[Entries from a collection]
--*--

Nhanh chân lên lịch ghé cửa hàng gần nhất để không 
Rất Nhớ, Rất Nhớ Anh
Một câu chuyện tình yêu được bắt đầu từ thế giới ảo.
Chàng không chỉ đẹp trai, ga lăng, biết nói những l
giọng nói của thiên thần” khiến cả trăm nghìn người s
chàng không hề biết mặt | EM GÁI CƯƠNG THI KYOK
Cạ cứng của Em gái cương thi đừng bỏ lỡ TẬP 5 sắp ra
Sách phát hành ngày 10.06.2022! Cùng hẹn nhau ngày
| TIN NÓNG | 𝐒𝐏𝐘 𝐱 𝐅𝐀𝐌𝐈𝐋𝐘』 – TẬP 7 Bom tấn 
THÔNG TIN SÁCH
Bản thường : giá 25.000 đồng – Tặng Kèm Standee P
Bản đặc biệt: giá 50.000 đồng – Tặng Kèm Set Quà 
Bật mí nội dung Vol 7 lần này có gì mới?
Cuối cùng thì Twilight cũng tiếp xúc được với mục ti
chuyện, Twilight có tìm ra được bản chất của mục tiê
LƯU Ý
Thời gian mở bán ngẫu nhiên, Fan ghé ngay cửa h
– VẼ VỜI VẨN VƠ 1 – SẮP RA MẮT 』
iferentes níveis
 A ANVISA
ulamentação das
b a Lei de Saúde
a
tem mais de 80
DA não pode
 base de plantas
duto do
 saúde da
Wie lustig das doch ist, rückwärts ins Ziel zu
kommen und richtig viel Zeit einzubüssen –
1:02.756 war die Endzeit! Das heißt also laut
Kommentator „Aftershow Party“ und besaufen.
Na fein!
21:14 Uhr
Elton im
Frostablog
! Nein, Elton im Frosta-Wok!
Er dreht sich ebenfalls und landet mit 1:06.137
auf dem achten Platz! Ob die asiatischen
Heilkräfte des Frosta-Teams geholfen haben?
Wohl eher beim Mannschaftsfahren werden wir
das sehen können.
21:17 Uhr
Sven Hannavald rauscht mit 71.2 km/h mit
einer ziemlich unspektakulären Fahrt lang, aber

--*--

● ABOUT THIS EXERCISE
Identify every line in the material that contains the string "Tặng" and copy each of those lines. Letter case counts.

● WRITTEN RESPONSE
Bản thường : giá 25.000 đồng – Tặng Kèm Standee P
Bản đặc biệt: giá 50.000 đồng – Tặng Kèm Set Quà 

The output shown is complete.